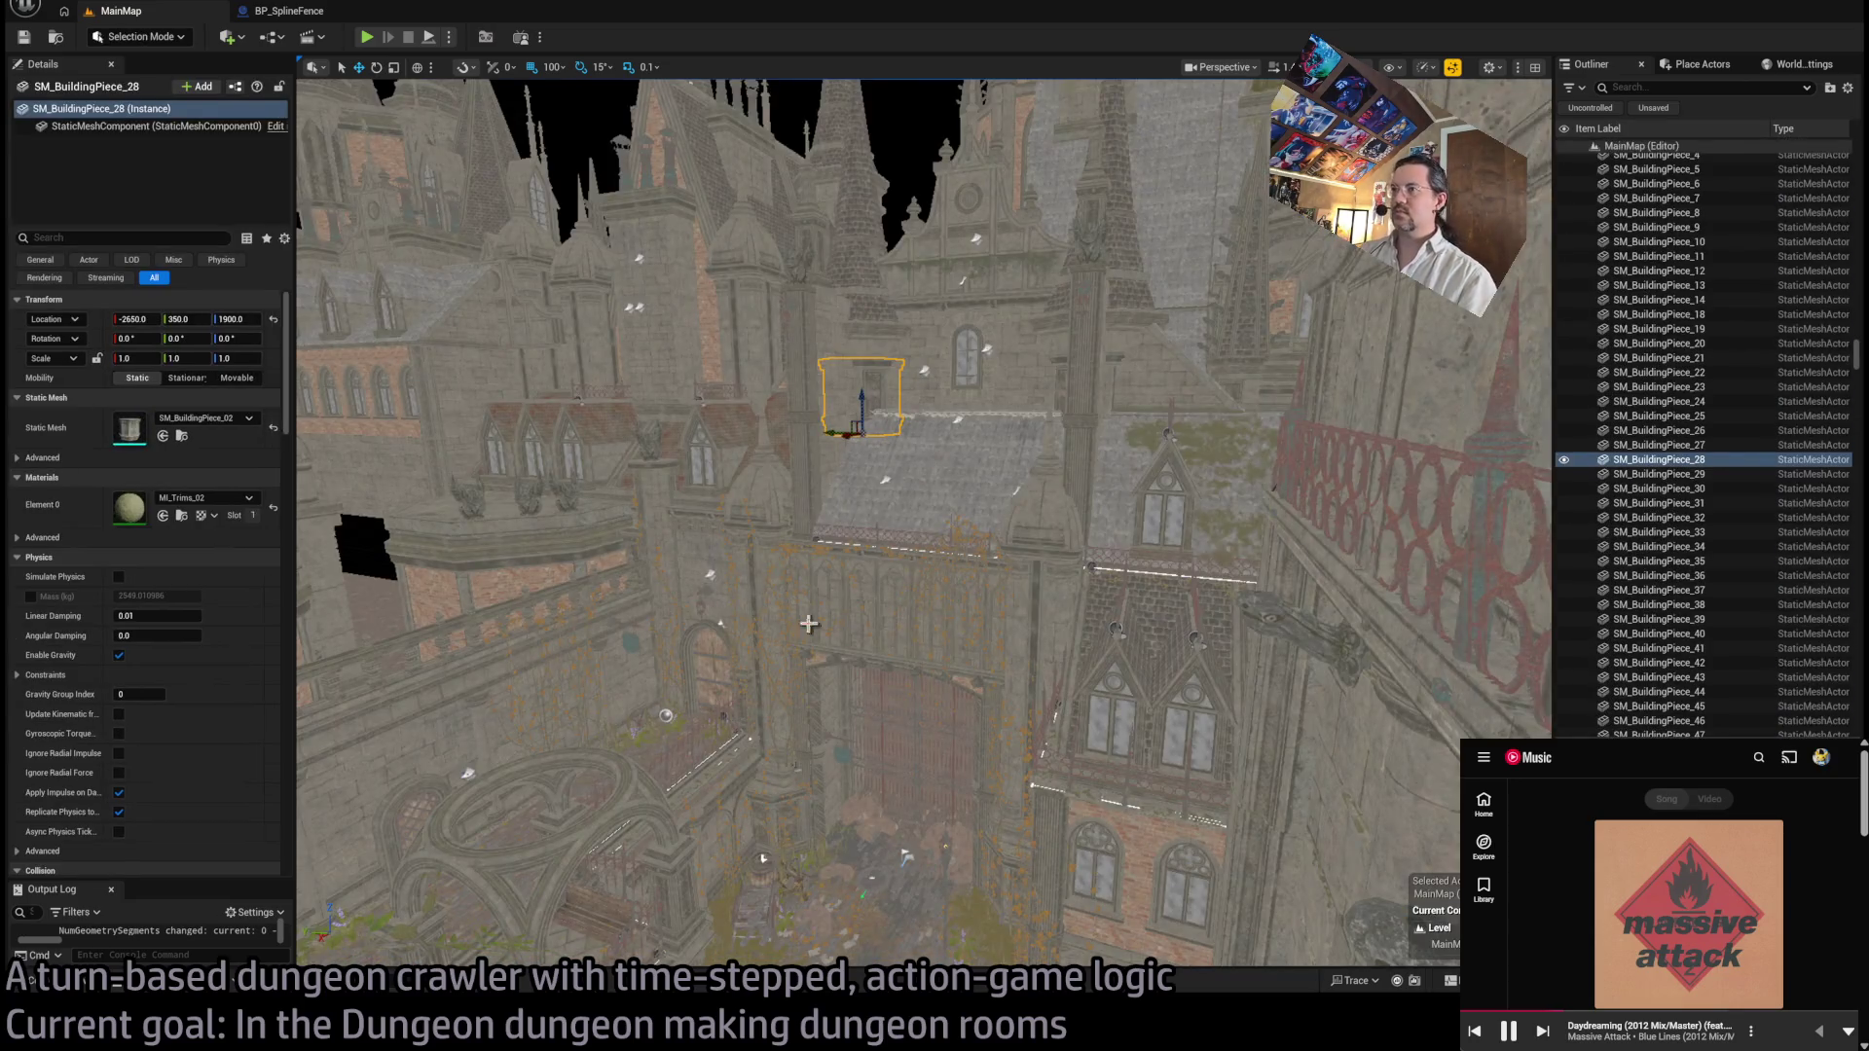
key(f)
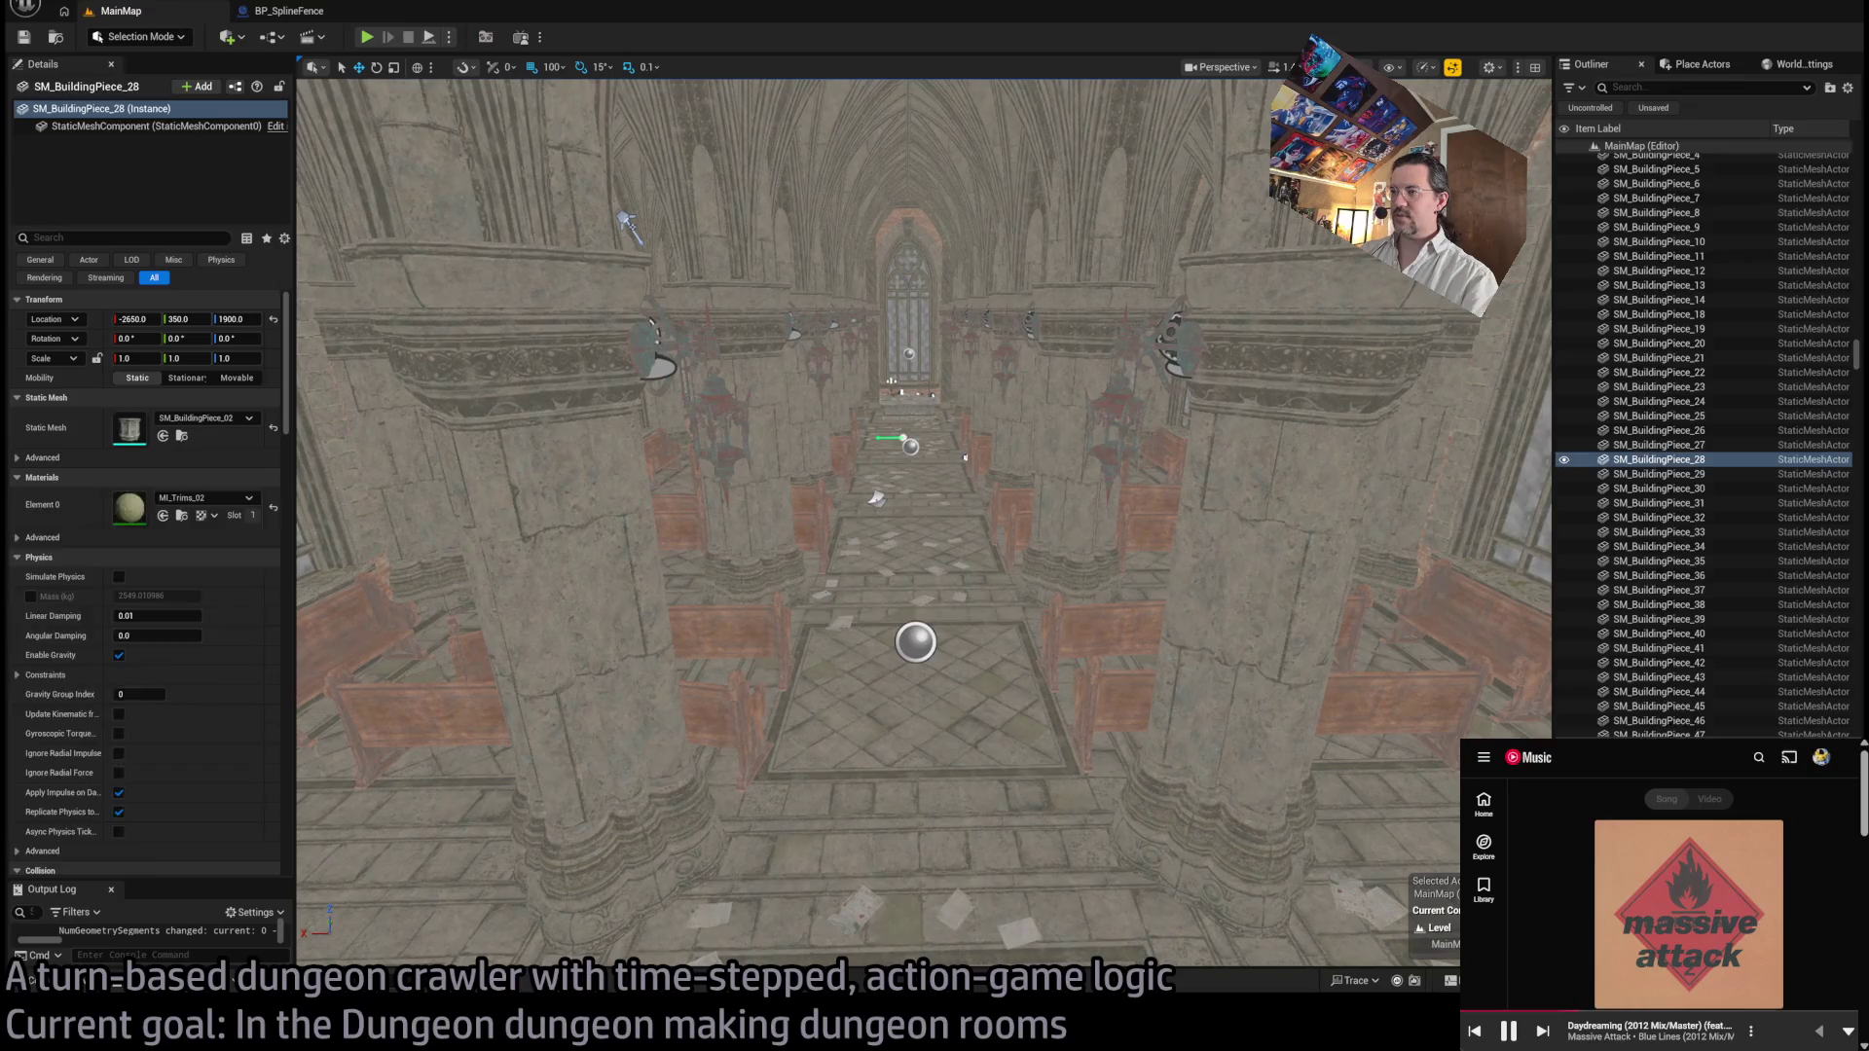
click(915, 749)
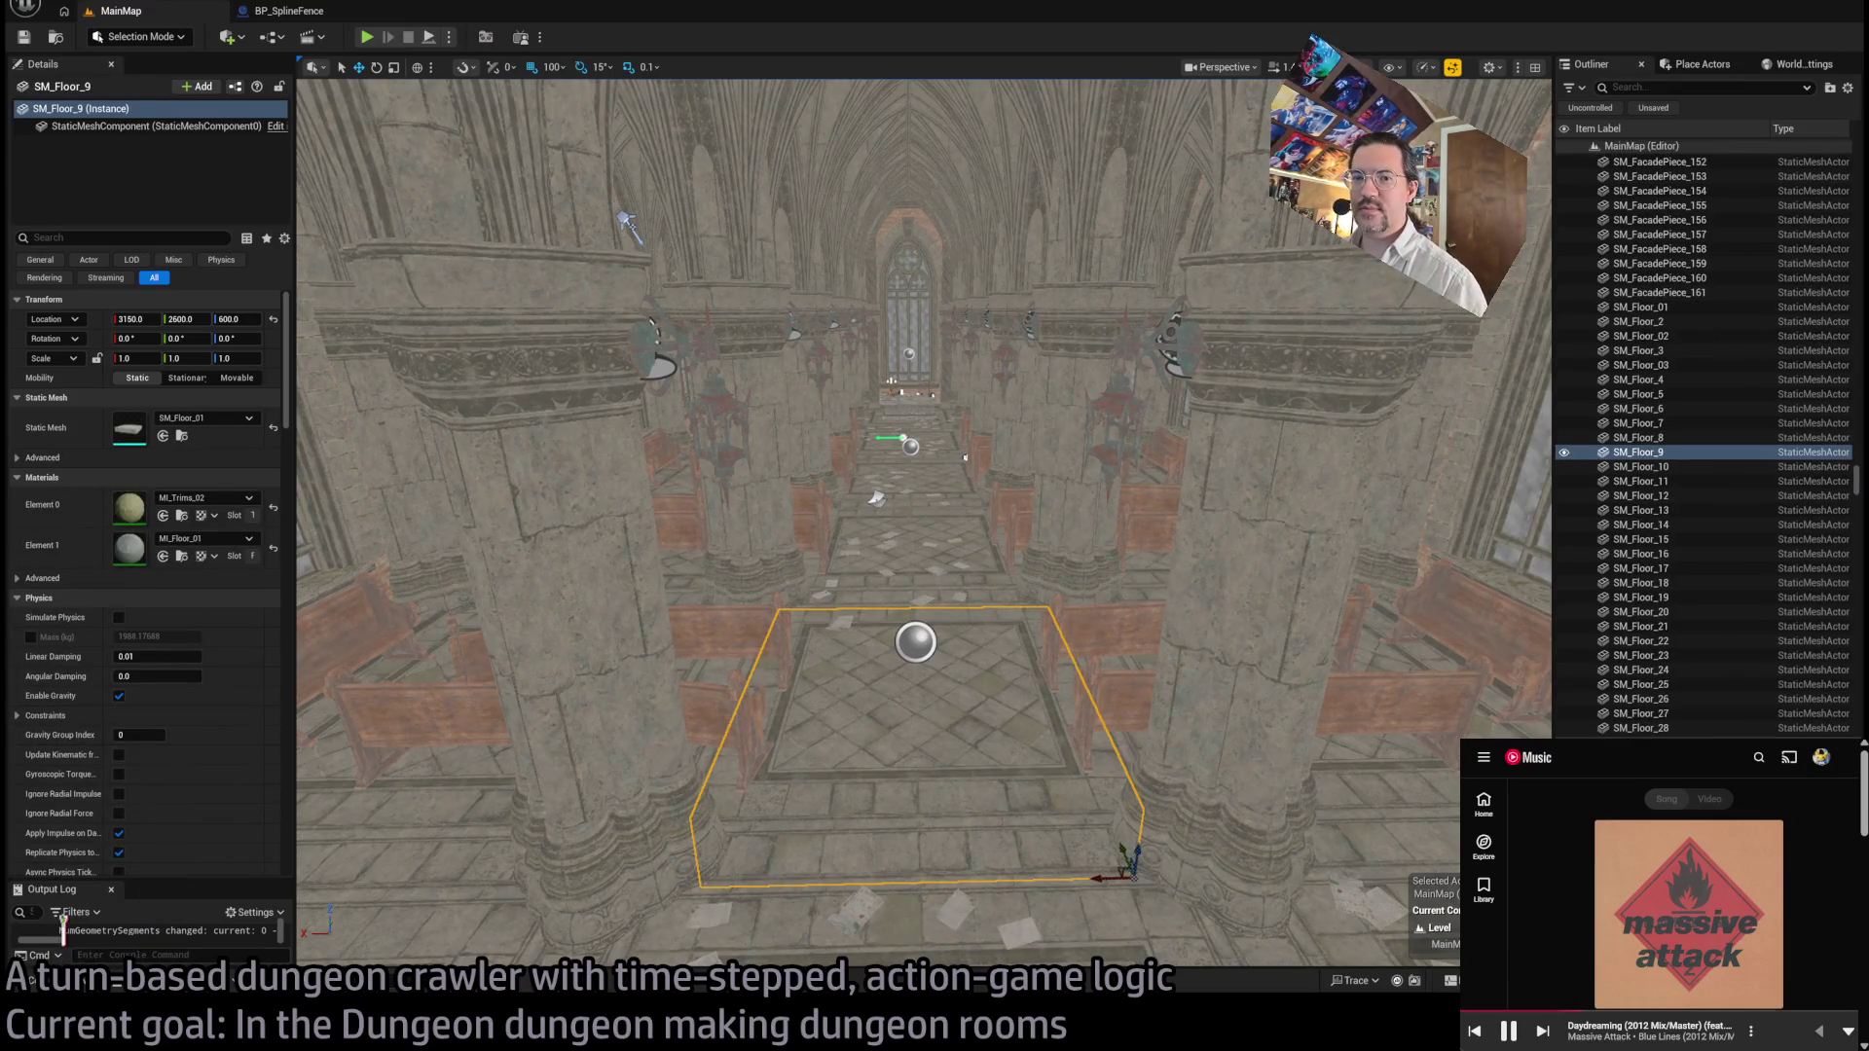
click(78, 983)
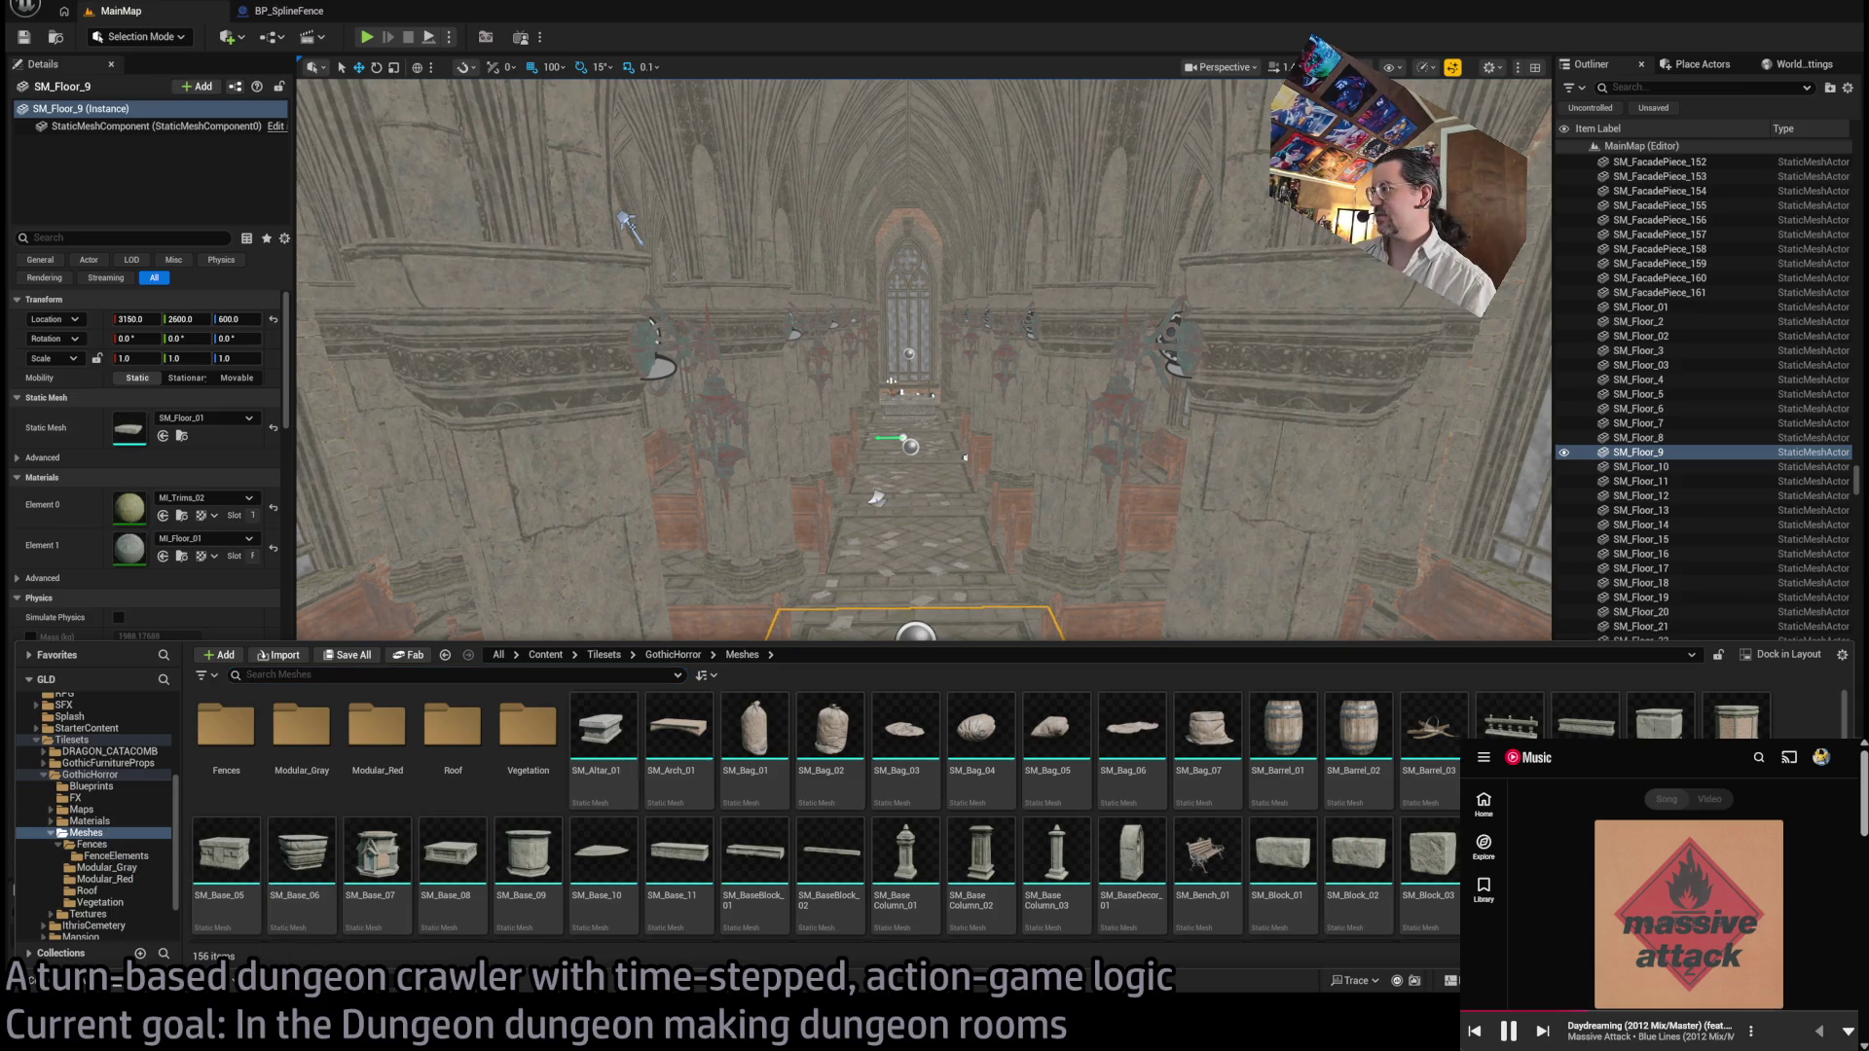
Step: Create a new folder named Floor inside GothicHorror Meshes
key(ctrl+shift+n)
text(Floo)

* * * * * * *

* **TRY IT**
Your copy of the material above should be exact and free of pictures.

* **RESPONSE TO THE TASK**
key(f)
click(915, 749)
click(78, 983)
Step: Create a new folder named Floor inside GothicHorror Meshes
key(ctrl+shift+n)
text(Floo)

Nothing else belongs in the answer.